Araf
Bu değildi...
Böyle olmamalıydı sanki...
...
Böyle diyorum;
Her sabah bebek poposu yumuşaklığındaki traşlı yumuşak yüzüme hoş kokulu losyonlar süreceğime,
Ütülü şık pantolonlar, gömlekler, parlak ayakkabılar giyip,
Fiyakalı olacağıma...
Sabah kapıdan alınıp sıcak servisle,
Akşam geri bırakılacağıma...
...
Günboyu sus pus oturacağıma bu masada,
Bu ölüm sessizliğinde...
...
Klavyenin narin tuşlarına zarif dokunuşlar yapacağıma...

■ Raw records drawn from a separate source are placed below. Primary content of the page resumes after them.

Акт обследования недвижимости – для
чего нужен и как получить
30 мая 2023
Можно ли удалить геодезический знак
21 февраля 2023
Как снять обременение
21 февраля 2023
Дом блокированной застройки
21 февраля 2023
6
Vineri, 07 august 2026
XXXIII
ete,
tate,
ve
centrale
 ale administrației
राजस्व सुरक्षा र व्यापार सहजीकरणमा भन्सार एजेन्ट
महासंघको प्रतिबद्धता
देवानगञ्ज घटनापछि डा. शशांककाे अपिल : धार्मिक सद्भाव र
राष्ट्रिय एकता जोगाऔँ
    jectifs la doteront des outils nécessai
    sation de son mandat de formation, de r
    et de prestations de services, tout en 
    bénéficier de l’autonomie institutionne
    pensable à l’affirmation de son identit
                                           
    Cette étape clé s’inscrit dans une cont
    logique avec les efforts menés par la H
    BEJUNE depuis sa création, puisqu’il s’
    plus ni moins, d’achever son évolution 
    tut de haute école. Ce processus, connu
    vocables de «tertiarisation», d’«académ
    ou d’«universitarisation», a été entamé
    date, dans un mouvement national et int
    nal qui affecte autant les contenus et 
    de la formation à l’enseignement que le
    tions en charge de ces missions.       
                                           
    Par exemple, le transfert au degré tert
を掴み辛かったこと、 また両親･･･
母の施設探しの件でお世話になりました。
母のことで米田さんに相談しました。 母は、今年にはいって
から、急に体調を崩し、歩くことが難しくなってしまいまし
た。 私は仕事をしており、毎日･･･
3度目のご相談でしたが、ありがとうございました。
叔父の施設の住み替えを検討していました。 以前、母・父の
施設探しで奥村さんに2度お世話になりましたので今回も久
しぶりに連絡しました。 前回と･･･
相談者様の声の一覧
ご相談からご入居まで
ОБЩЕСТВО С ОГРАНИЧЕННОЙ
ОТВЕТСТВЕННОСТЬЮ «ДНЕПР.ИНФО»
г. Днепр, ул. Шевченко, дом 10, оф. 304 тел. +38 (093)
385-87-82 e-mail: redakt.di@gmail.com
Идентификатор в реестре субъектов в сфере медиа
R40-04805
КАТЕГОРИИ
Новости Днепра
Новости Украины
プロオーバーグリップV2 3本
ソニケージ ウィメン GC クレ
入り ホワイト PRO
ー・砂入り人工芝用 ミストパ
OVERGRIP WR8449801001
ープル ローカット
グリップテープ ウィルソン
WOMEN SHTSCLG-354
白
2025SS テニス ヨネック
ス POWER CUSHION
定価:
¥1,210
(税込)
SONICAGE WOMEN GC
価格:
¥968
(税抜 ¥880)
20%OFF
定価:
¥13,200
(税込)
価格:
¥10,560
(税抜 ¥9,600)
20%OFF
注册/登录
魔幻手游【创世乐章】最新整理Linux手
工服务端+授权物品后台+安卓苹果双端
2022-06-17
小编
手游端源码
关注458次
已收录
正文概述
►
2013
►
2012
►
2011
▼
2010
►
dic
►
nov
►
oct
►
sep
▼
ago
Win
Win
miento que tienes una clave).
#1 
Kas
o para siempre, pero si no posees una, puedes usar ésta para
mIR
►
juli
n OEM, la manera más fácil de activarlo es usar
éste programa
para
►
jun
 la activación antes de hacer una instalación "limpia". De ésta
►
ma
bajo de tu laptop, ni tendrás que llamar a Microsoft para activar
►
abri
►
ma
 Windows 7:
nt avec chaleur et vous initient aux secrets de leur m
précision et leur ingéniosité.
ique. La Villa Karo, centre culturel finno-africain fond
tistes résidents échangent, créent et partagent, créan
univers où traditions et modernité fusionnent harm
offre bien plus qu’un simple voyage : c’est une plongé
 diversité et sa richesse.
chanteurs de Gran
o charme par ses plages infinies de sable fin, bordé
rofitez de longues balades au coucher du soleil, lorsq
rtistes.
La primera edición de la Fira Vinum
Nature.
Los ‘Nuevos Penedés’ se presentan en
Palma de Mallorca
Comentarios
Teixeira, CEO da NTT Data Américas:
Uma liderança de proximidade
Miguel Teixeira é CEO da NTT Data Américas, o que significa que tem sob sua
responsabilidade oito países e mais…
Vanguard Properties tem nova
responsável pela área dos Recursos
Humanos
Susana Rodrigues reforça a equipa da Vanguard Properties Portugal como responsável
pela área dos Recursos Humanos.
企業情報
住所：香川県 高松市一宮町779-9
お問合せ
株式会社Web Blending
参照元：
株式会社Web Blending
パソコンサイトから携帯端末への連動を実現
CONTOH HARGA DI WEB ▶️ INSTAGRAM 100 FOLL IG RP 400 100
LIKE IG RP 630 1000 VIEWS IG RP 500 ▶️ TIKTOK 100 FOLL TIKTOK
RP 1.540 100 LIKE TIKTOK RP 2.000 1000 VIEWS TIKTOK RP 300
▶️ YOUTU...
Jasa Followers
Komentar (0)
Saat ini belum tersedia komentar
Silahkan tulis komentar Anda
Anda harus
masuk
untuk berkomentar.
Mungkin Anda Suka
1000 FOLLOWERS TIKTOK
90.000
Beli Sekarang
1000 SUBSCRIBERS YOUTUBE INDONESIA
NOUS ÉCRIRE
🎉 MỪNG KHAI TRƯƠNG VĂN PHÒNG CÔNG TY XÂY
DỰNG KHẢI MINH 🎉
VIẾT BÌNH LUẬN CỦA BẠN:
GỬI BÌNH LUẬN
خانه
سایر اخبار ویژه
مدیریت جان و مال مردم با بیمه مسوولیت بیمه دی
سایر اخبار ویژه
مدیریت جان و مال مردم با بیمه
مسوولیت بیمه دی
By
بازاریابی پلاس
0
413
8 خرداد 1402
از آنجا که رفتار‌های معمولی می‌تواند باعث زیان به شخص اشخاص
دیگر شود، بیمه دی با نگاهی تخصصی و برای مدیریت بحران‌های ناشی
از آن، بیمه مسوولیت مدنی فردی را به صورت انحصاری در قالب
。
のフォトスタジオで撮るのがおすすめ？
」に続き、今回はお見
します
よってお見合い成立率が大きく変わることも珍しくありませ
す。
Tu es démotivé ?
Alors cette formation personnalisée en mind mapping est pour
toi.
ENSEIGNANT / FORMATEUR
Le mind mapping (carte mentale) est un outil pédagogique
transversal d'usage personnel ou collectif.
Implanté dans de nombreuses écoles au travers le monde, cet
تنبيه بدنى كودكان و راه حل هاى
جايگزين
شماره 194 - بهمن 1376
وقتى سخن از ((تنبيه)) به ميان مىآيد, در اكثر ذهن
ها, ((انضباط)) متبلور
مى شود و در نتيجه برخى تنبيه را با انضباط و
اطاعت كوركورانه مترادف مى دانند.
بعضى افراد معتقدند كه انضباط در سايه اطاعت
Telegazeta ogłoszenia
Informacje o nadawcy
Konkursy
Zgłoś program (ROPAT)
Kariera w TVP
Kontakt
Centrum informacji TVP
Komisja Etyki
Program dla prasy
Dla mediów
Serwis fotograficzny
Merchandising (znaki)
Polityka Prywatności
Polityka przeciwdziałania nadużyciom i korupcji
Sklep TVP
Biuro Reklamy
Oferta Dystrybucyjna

Sonu gelince ayın, paralanacağıma...
...
Başka türlüsünü,
Çok başka türlüsünü yeğlerdim...
...
Kendi adıma diyebilrim ki çok ilginç gerçekten bu kader denen şey,
Payıma düşen.
...
Sorsanız hangi tür müzikten hoşlanırsın sen diye,
Ona bile türü mürü boşverin epik olsun yeter derim.
Savaş müziklerini seviyorum ben,
Kulak zevkim bile mücadeleden, karşı koymaktan, galeyana gelmekten,
İsyan çıkarmaktan yana.
Çalsa şimdi bir hücum borusu, durursam şerefsizim.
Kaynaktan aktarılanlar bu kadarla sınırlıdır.